Enquanto o Prof. Cândido era o tipo de cientista sedentário, confinado aos laboratórios e salas de aula, seu colega, o Dr. Arvid Rogerson, historiador e arqueólogo, fazia jus a sua ascendência escandinava e empreendia longas viagens. A mais recente delas levara-o ao Reino Unido, onde fora estudar in loco sobre as incursões vikings. Na Irlanda, em um castelo construído sobre as ruínas de um mosteiro, fora encontrado uma entrada secreta que conduzia a uma sala. Ao que os indícios apontavam, o refúgio fora habitado por um monge profano, pois, além de seus aparatos religiosos, havia outros voltados à alquimia. Eram achados preciosos, contudo, os atuais proprietários do castelo não estavam interessados e venderam ou doaram a maior parte a museus, pois pretendiam transformar o castelo em um hotel. Conservaram apenas alguns artigos que, acreditavam, não iria despertar maior interesse ante o tétrico de suas naturezas. E um deles, o Dr. Rogerson conseguiu colocar as mãos e remeter ao Prof. Cândido.
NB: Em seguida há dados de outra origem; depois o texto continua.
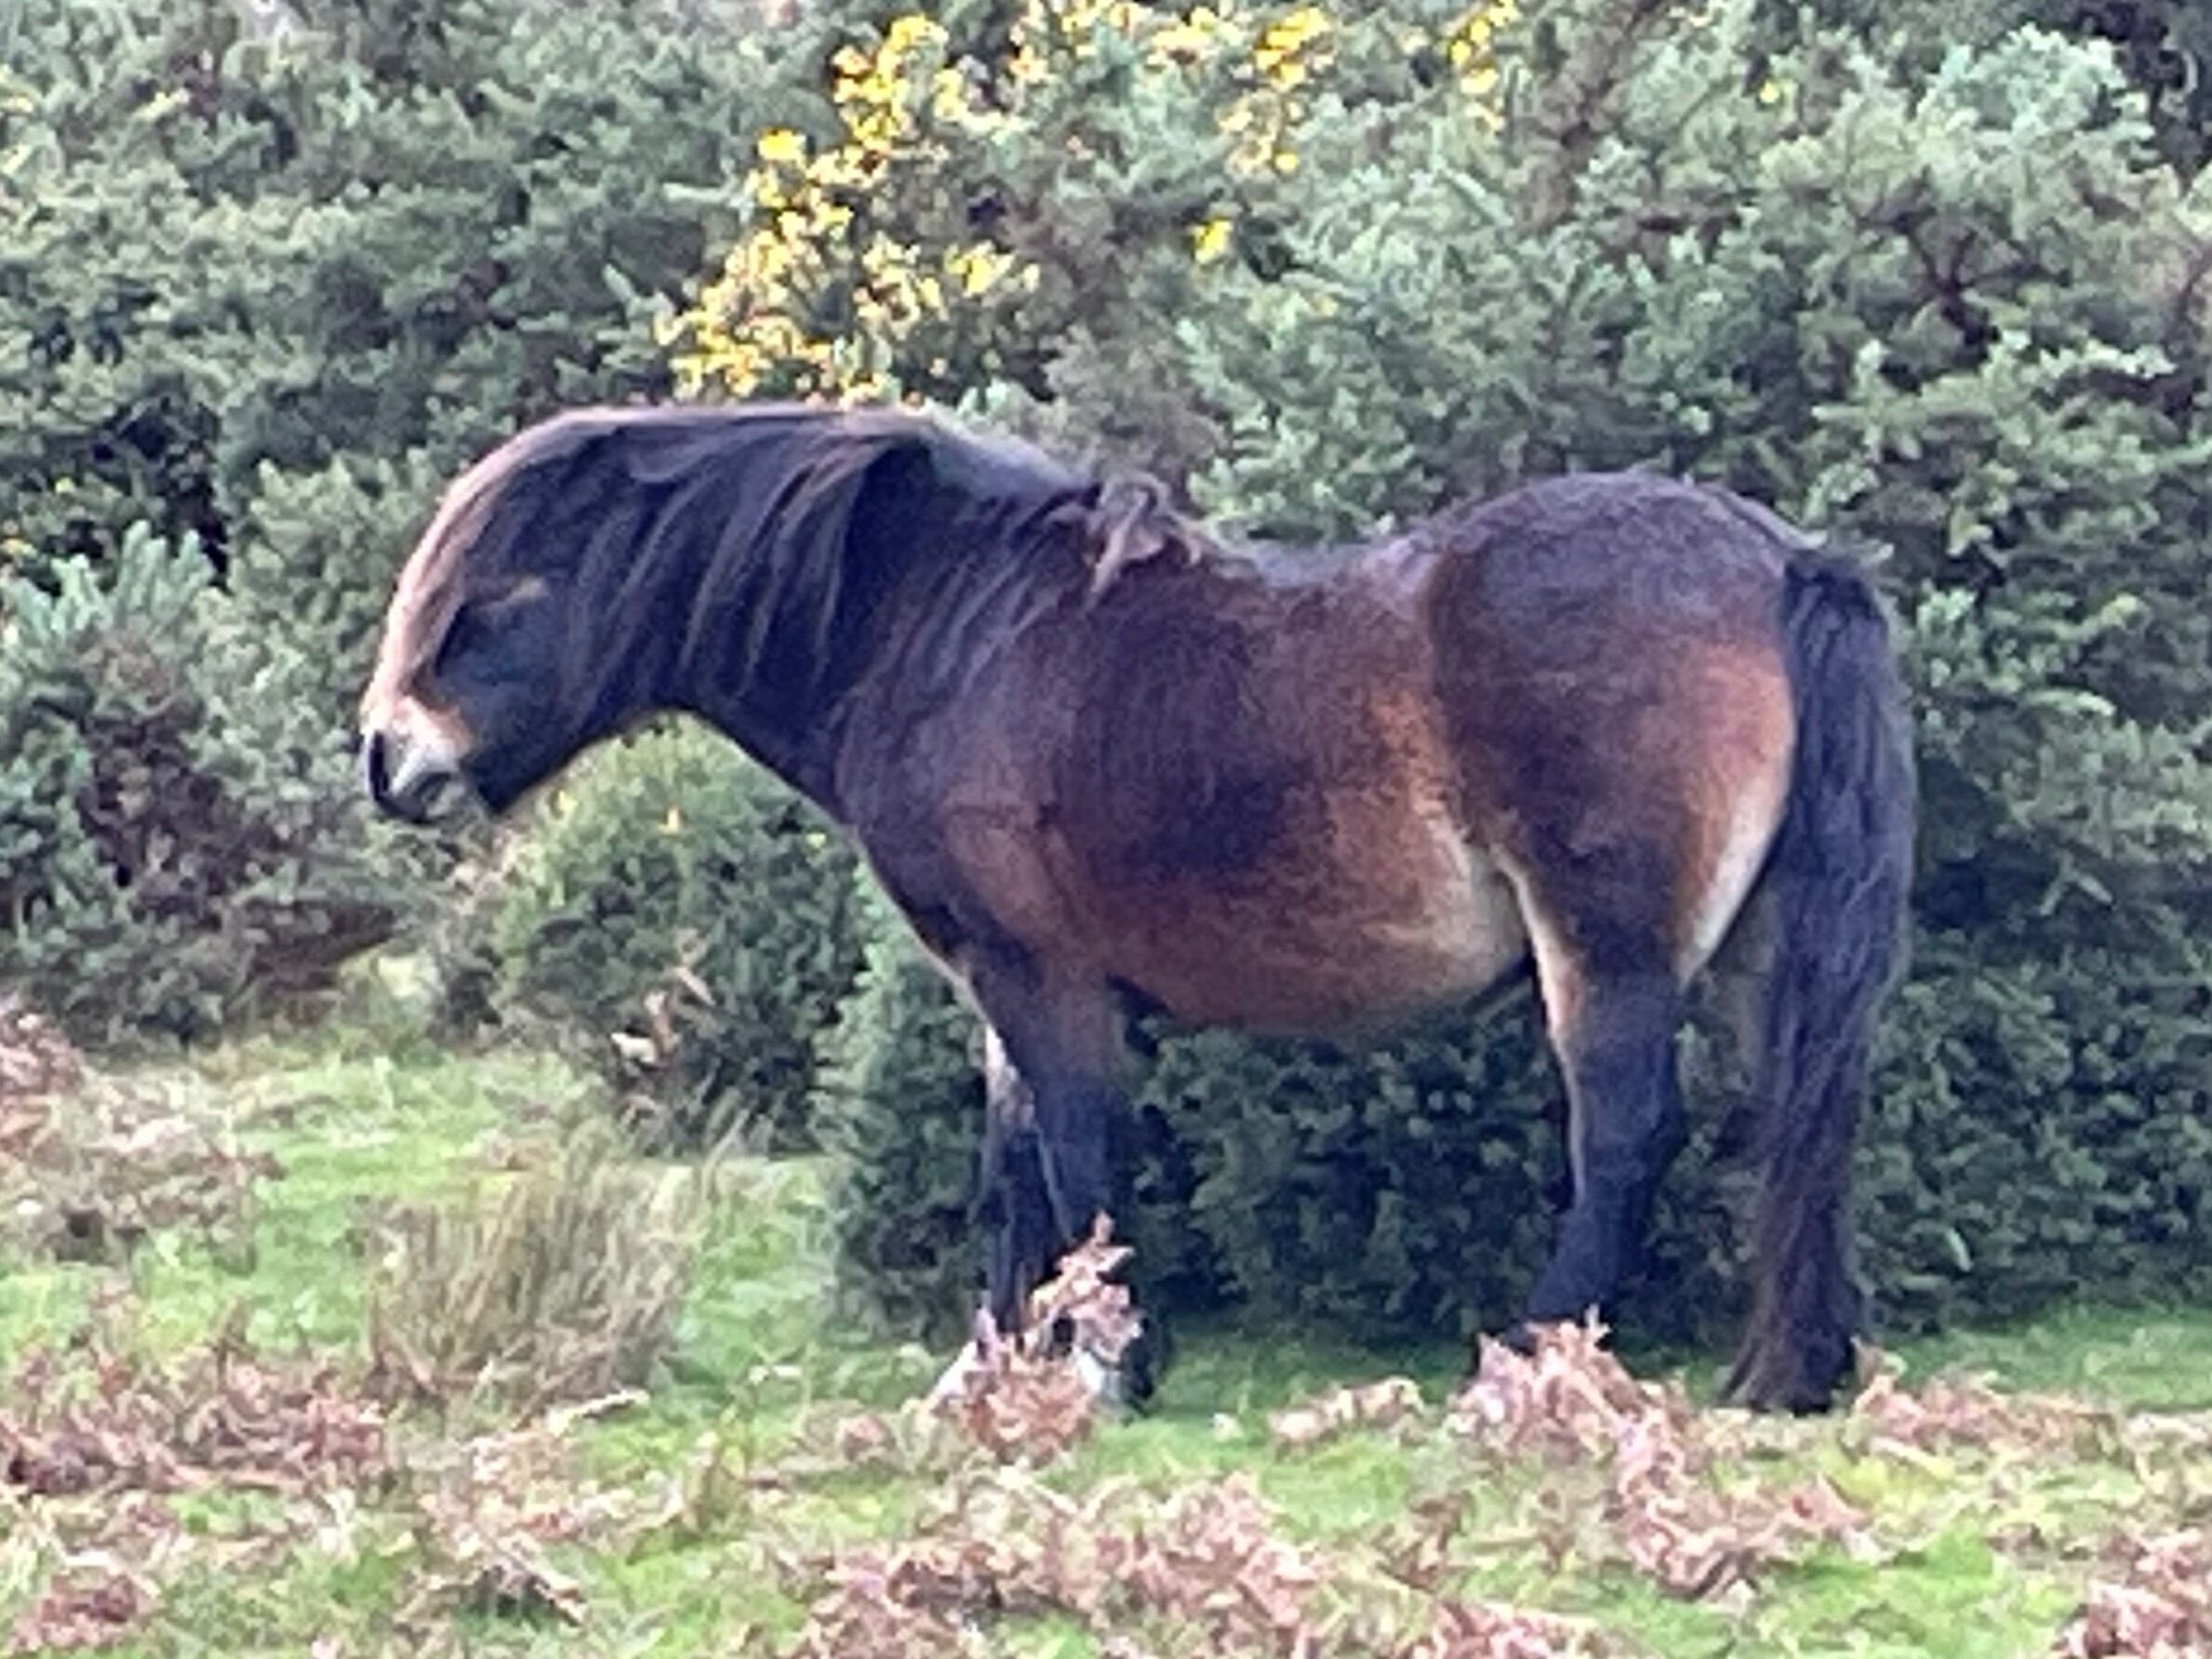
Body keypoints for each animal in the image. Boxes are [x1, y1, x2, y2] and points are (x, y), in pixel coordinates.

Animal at [358, 401, 1915, 1414]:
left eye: (496, 600)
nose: (386, 758)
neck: (955, 632)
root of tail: (1780, 561)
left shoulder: (1041, 978)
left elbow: (1076, 1162)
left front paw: (1110, 1363)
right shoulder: (997, 988)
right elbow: (1010, 1174)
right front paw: (985, 1370)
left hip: (1607, 954)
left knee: (1624, 1136)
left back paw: (1527, 1363)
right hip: (1754, 952)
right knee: (1794, 1123)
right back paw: (1792, 1369)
Foi Mário, o porteiro do prédio, quem avisou o professor.

— É pesado — advertiu.

Junto ao engradado que trouxe o material, havia uma carta escrita pelo historiador com sua letra miúda e hedionda.

Prezado Cândido.

Encaminho-lhe uma relíquia que poderá despertar a sua curiosidade.

É apenas um empréstimo, e com a condição de que reparta comigo o que descobrir.

Trata-se de uma antiguidade medieval. Sei que é algo mórbido, mas o seu trabalho é mórbido por natureza! É um jarro tão antigo quanto os mais velhos vinhos existentes no mundo, só que, em vez de suco de uva, traz outra coisa.

Um cérebro!

Sim, um cérebro humano preservado!

Pertenceu a um homem da Idade Média chamado Johann Siegfried Jacobs.

Segundo um pergaminho, esse indivíduo lidava também com alquimia, possuindo objetos mágicos como uma bola de cristal, que, aparentemente, era amaldiçoada. Portanto, deduzo que tinha algum relacionamento com o monge herege. Se trabalhavam juntos ou eram rivais, ainda é cedo para concluir. De concreto está que o tal Jacobs morreu no mosteiro e lá, alguém serrou seu crânio e arrancou o cérebro. O monge? Quem sabe.

O órgão está conservado num líquido escuro e repugnante, tão espesso quanto o mel, tudo muito bem lacrado em vidro. Só fato de existir até os dias de hoje é incrível. Um achado arqueológico que merece ser preservado e estudado. E pensar que os tolos administradores do castelo cogitaram em dar fim a ele. Chega a ser surpreendente. Se fossem tão esperto, colocariam em exposição e o associariam a alguma macabra história de fantasma a fim de atrair turistas. Sorte a nossa.

Sei que não é exatamente um cérebro novinho em folha conforme gostaria, mas, convenhamos, não deixa de ter o seu atrativo também.

Tome cuidado com ele. Devo retornar em um mês, quando espero que já tenha algum resultado. Não se esqueça de me incluir no artigo que vier a escrever.

Deveria tirar o traseiro da cadeira e viajar um pouco, Cândido.

Aqui, por exemplo, tem uma cerveja preta que estou adorando. Ah, eu sei, você também não bebe...

Seja como for, sláinte!

Até a minha volta.

Dr. Arvid Rogerson.

Ele sempre fizera questão do "doutor".

Lentamente, o Prof. Cândido Meirelles de Souza desembrulhou o pacote.

Era como retornar cerca de oitocentos anos a um passado sombrio, mergulhado em trevas.

Sentiu-se um pouco arqueólogo também.